TEXT SECTION ::

****************************************

This was good news, but it also brought its own problems. “Everyone wanted money, which meant that our cash on hand was being depleted more and more each day,” says Fonkoze executive director Anne Hastings, who had escaped unharmed from the organization's headquarters, along with the founder and its executives.

Fonkoze has had to squeeze its reserves to the limit. On-time payments by clients in rural areas not affected by the earthquake helped preserve the affiliate offices' liquidity. However, payment of remittances became more difficult with every passing day, because the banks were still closed 10 days after the earthquake.

Fonkoze took urgent measures. One extraordinary decision was to open new accounts in gourdes (Haiti's currency) to pay part of the remittances. Many of those who received remittances in excess of $600 agreed to receive a portion in cash and the rest as a deposit into an account. Still, at that point, the entire network had no more than $40,000 in reserves and cash. Fonkoze had to look for money outside the country, and fast.

The rescue operation begins

On January 19, Hastings contacted Watson to discuss Fonkoze's urgent issues. Hastings and Watson discussed two ideas: how to quickly transfer $2 million of Fonkoze's own funds in US banks to an associated bank to be converted into cash, and then how to get that money to Haiti.
Watson consulted with FOMIN general manager Katzman, and in a 90-minute late night telephone call, they agreed on a plan with Hastings. “Seeing the difficulties that Fonkoze and the entire microfinance sector were experiencing in terms of availability of funds, we felt the need to help come up with a solution,” Katzman says.

Because the U.S. government is the IDB's main source of funds, FOMIN suggested convincing the Treasury Department on the urgent need to support a plan to transfer these funds to Haiti.

The initial money would allow liquidity to be maintained until the banks reopened their doors in Haiti. Hastings, Katzman and Watson also decided that the money should be distributed in 10 centers that, in turn, would send the funds to the 34 rural offices that Fonkoze had already succeeded in making operational again.

At 4:52 p.m. on 22 January, less than three days after the first steps were taken, the logistical operation to save the delivery of remittances got its final vote of support in a memo from the United Nations to the U.S. Agency for International Development (USAID), which gave approval to the US Air Force to transport the money to Haiti from south Florida. “The military personnel were incredible: efficient, committed and, above all, polite,” Hastings says.

On Saturday the 23rd, at 2 a.m., a C-17 landed at the Port-au-Prince airport with the cargo: bags of $1, $5 and $10 bills, all money in low denominations, for immediate use. Hastings had already coordinated with the managers of Fonkoze's 10 distribution centers so that they would be ready to distribute the money as soon as possible. The executives at the other branches were told where they could pick up their funds.

At 6:30 am, 10 helicopters guarded by Marines flew from the base at Port-au-Prince to their destinations. By noon, all of Fonkoze's distribution centers had the money and were fully operational.

After the earthquake, Fonkoze's officials had estimated that the bank's client base had expanded, and that payment of remittances would double quickly. For FOMIN's Katzman, the achievement is still greater. “This was a fantastic example of what we can do when donors, microfinance organizations, governments and international institutions work together,” she says. “We, as FOMIN, are doubly proud, because we have been involved in the process since it started, contributing our knowledge and resources, and approaching the participants to execute the plan.”

****************************************

(Saved data entries)
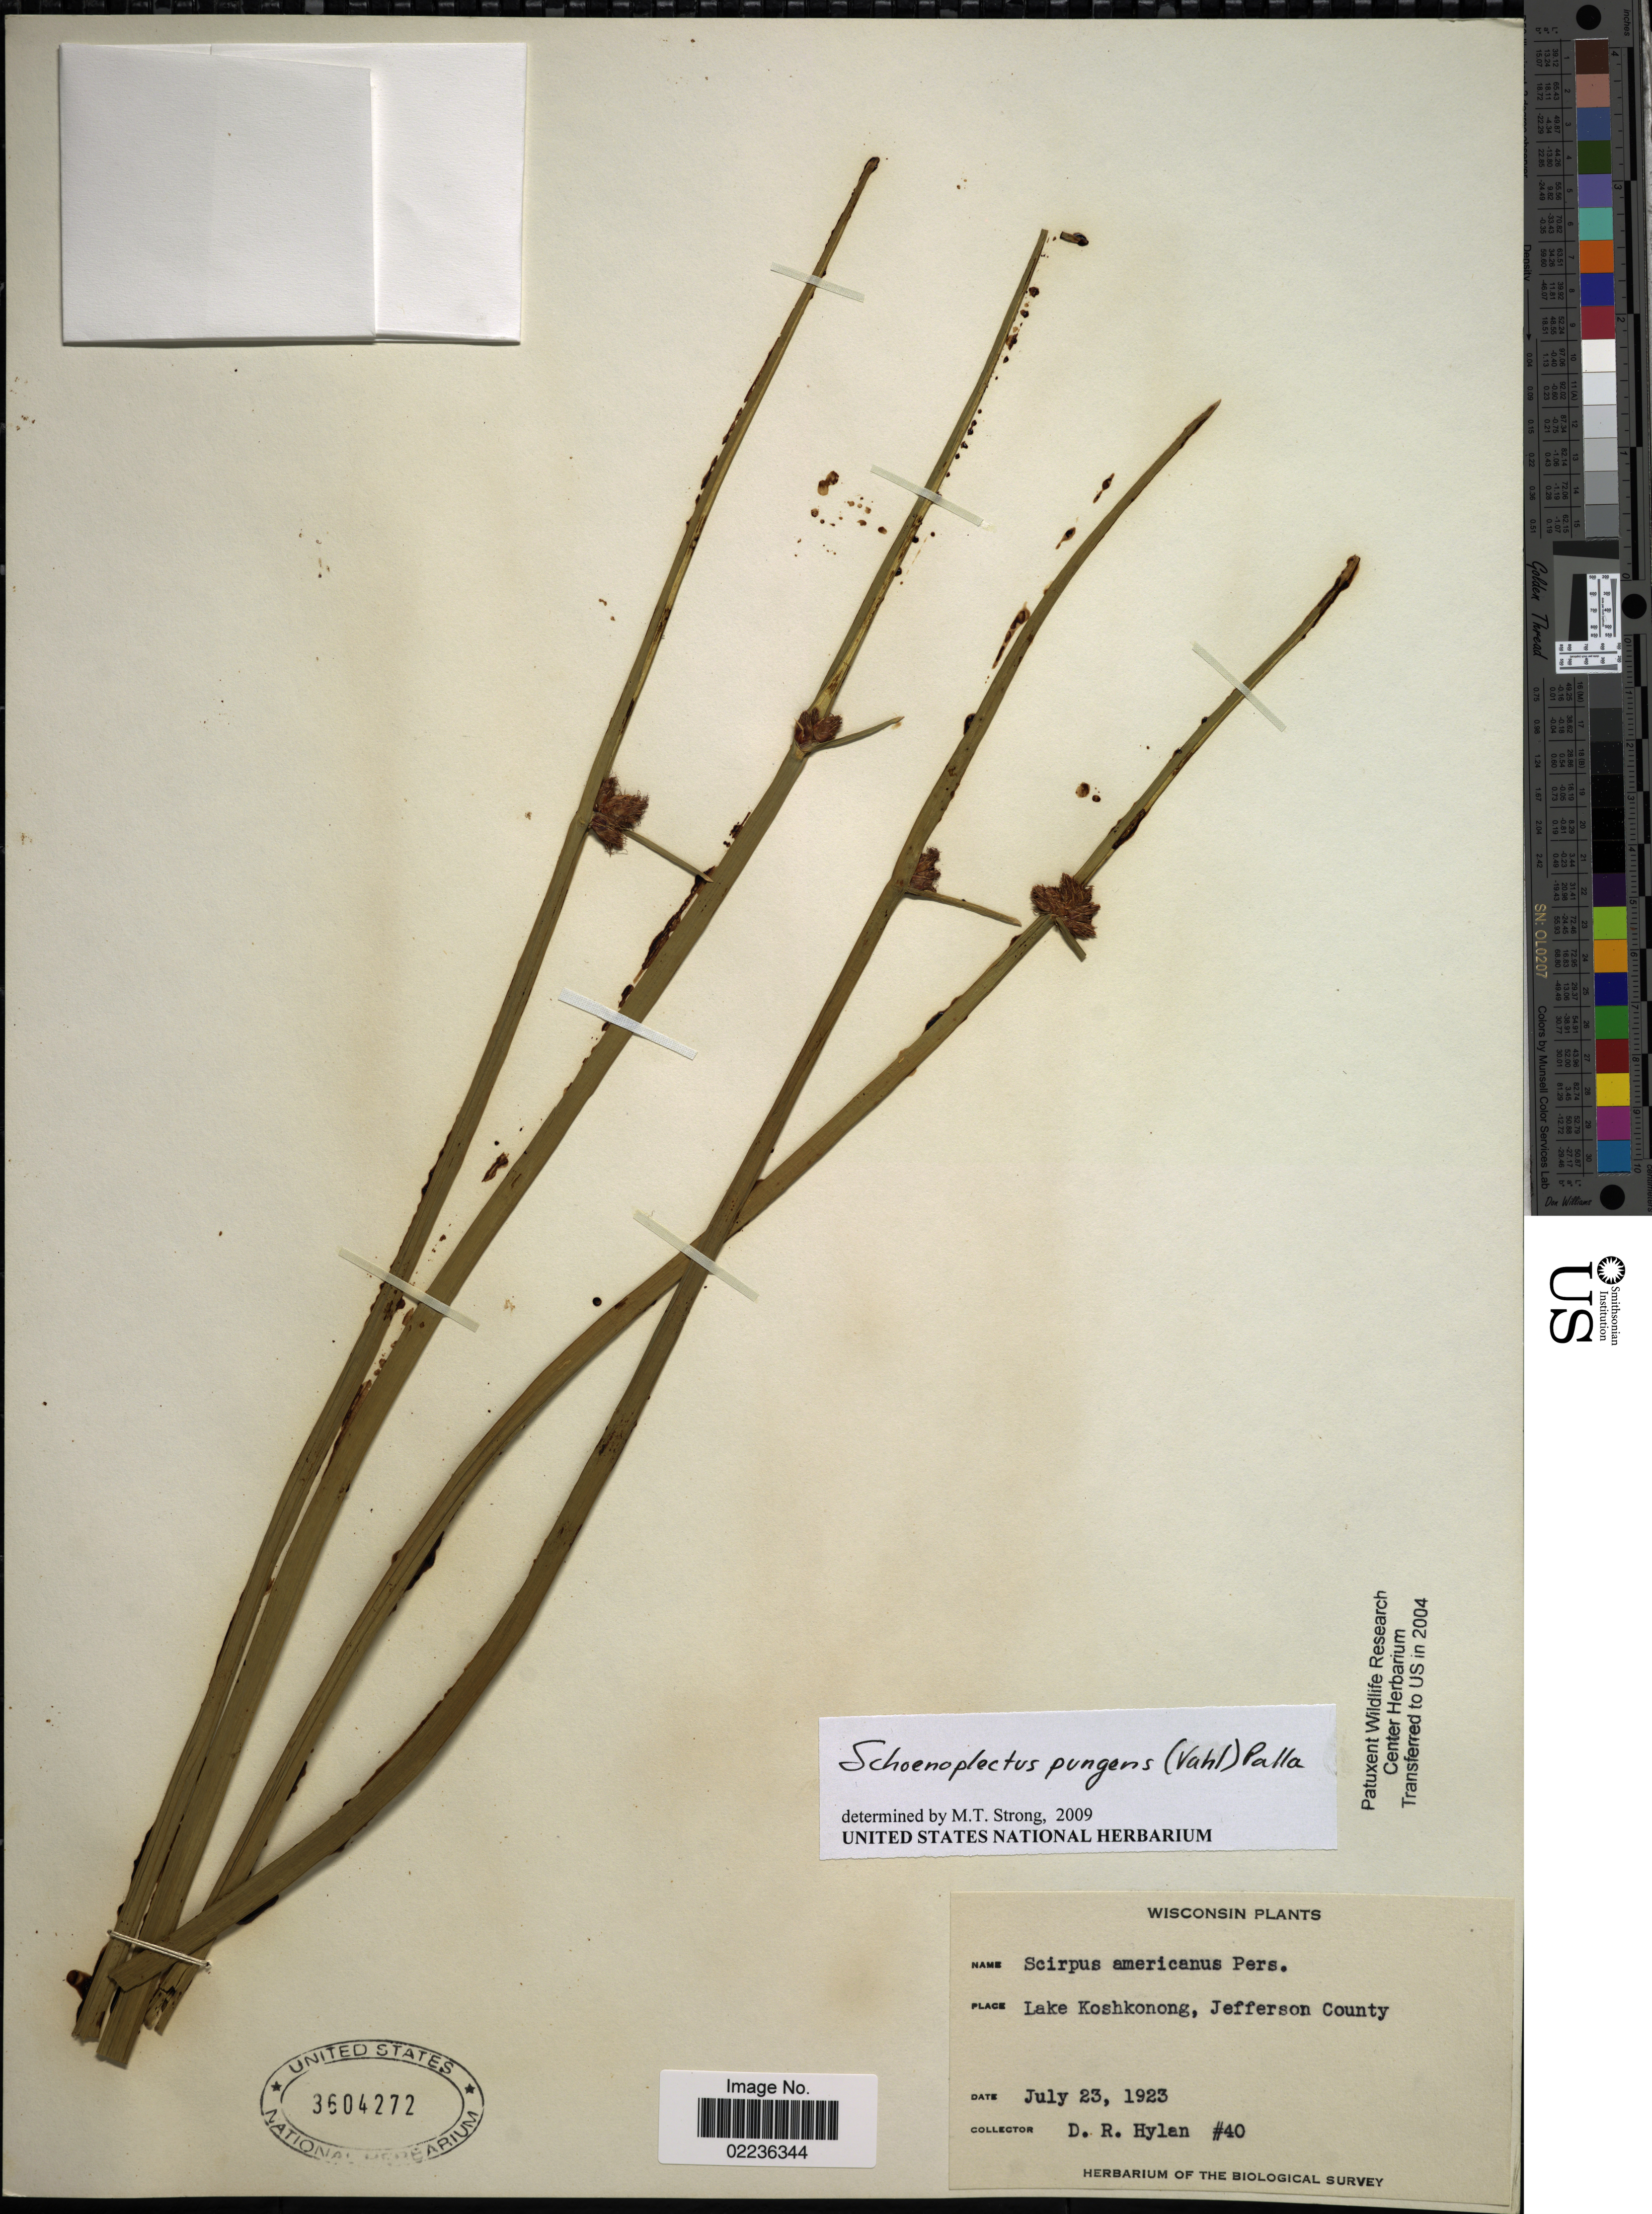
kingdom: Plantae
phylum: Tracheophyta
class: Liliopsida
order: Poales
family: Cyperaceae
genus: Schoenoplectus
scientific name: Schoenoplectus pungens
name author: (Vahl) Palla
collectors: D. Hylan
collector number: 40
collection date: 1923-07-23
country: United States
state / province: Wisconsin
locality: Lake Koshkonong, Jefferson County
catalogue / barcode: US 3604272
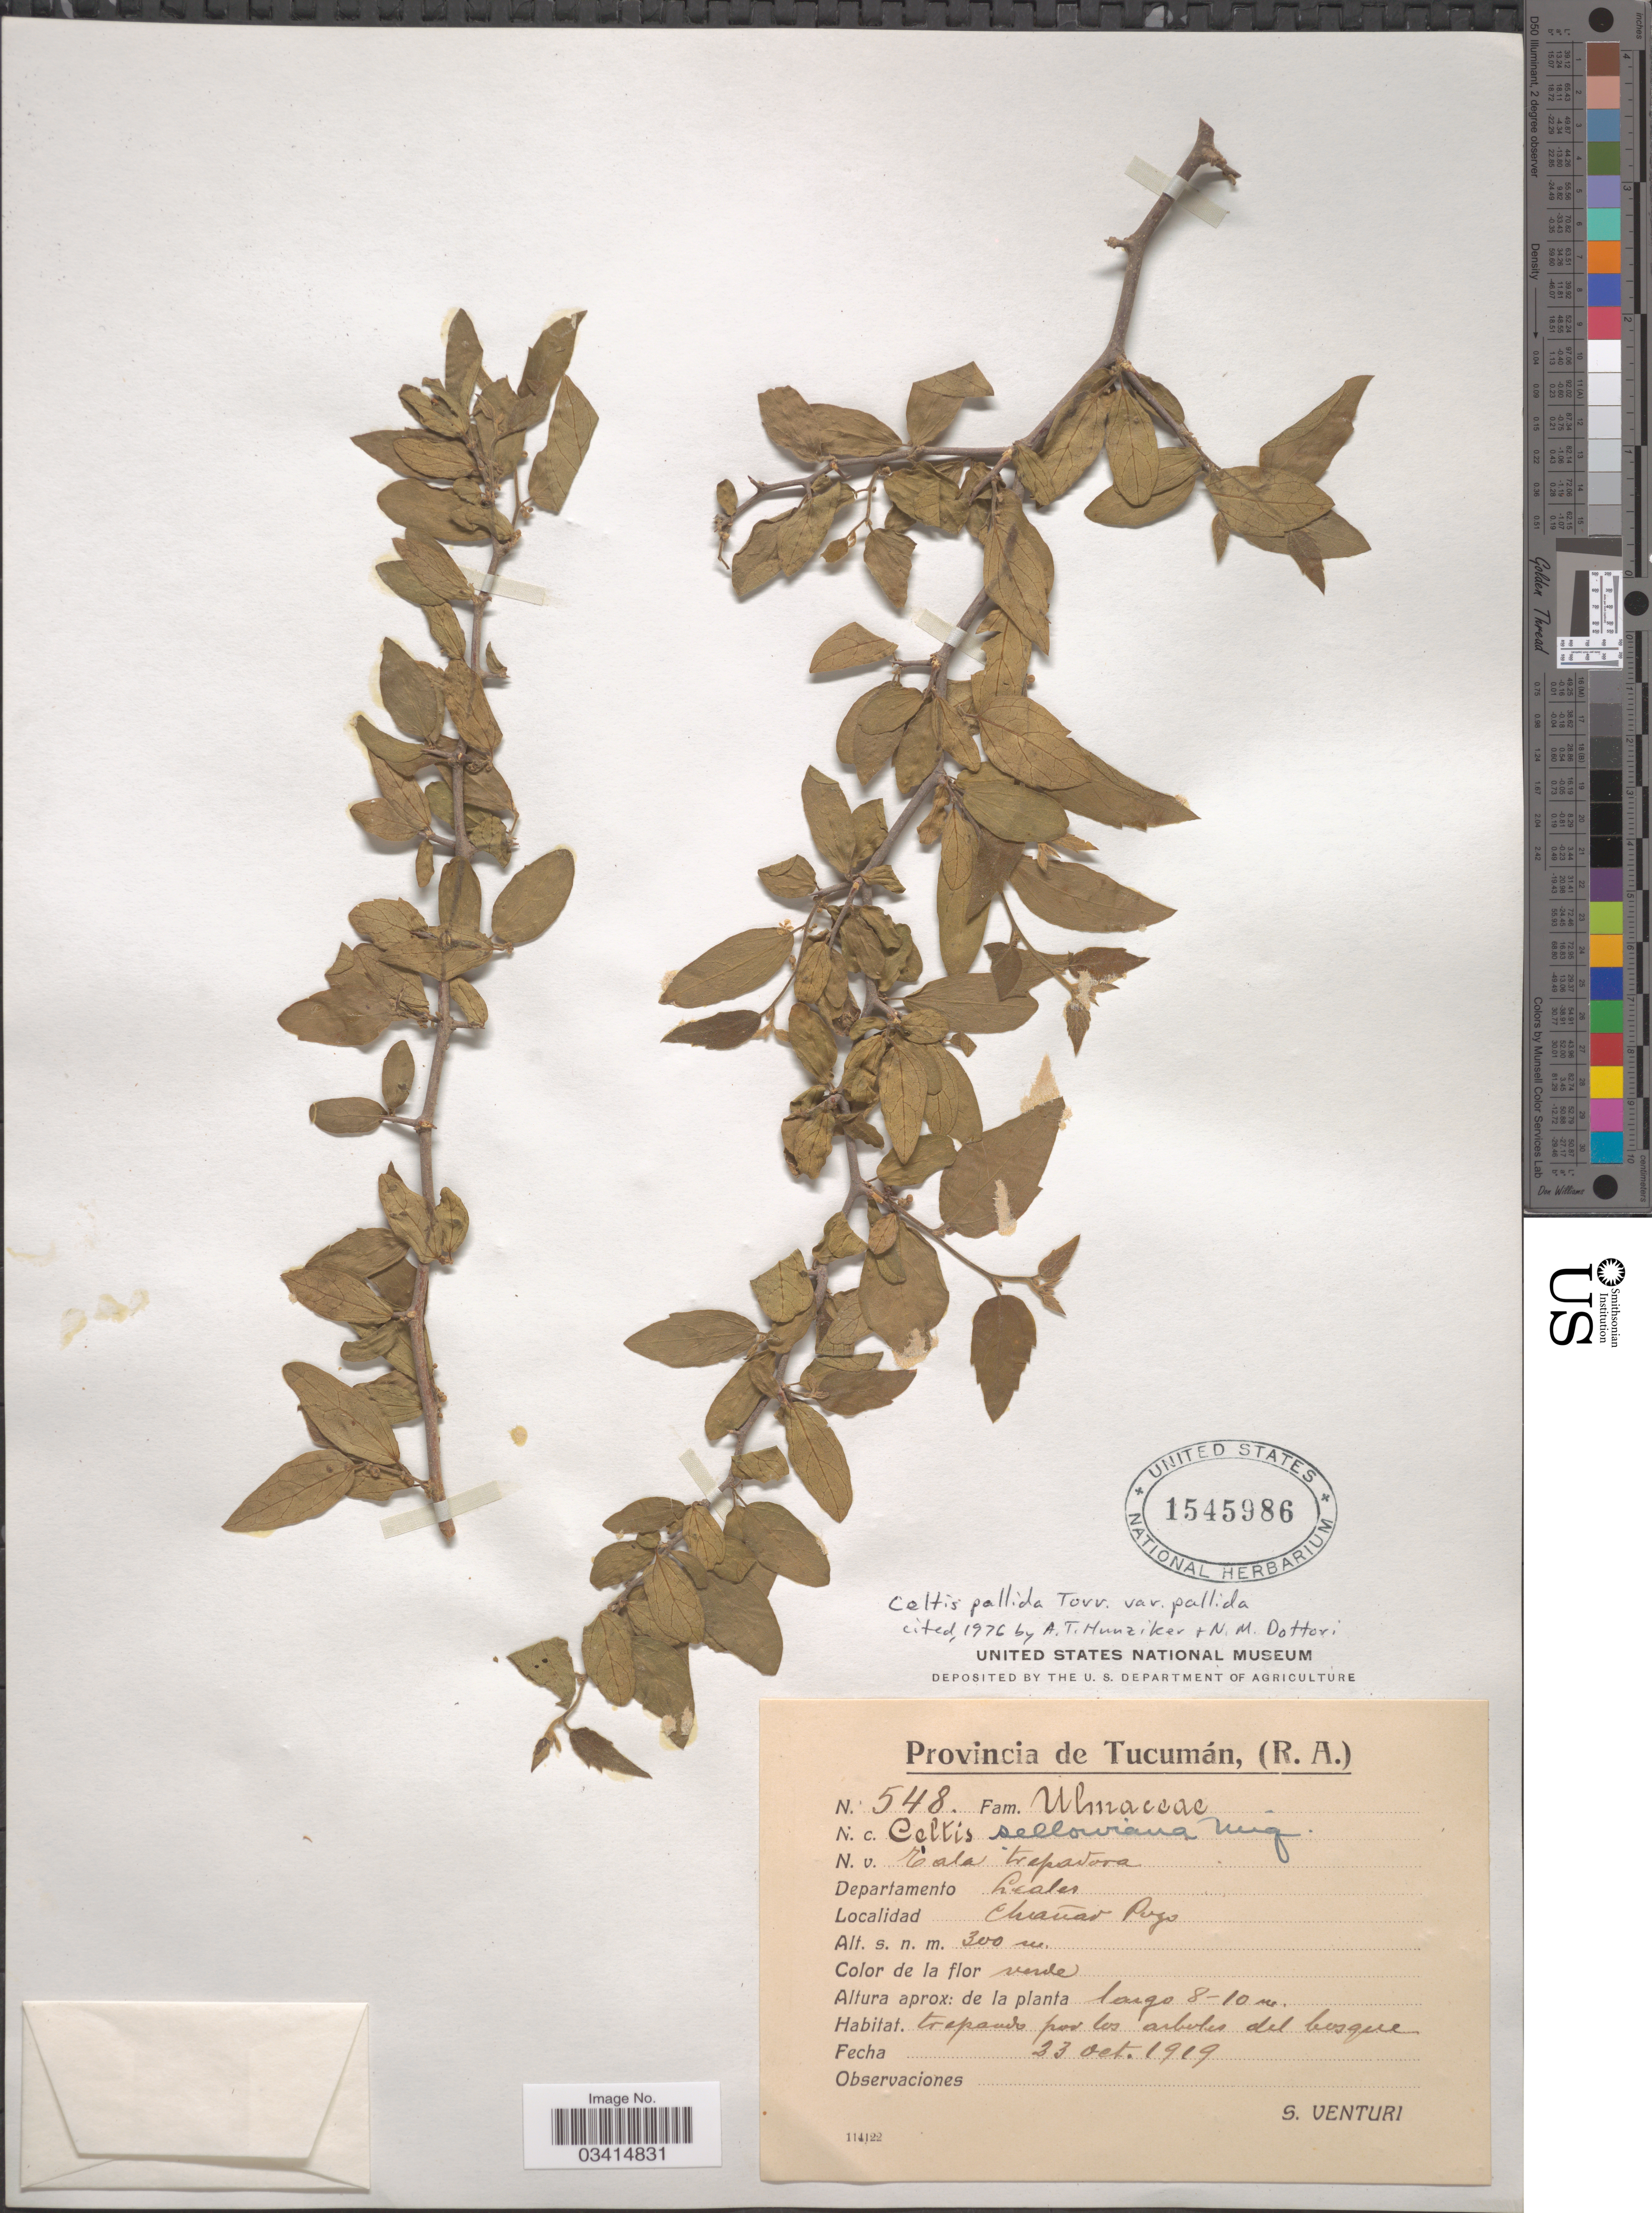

****************************************

SHORT EXERCISE A :: In the Fonkoze account, what time did the C-17 carrying the cash land at the Port-au-Prince airport?
SHORT EXERCISE B :: Quote the lines of the entries from the one containing "order: Poales" through the end of the entries, inclusive. Omit the pictures.

TASK OUTPUT A :: At 2 a.m. on Saturday the 23rd.

TASK OUTPUT B ::
order: Poales
family: Cyperaceae
genus: Schoenoplectus
scientific name: Schoenoplectus pungens
name author: (Vahl) Palla
collectors: D. Hylan
collector number: 40
collection date: 1923-07-23
country: United States
state / province: Wisconsin
locality: Lake Koshkonong, Jefferson County
catalogue / barcode: US 3604272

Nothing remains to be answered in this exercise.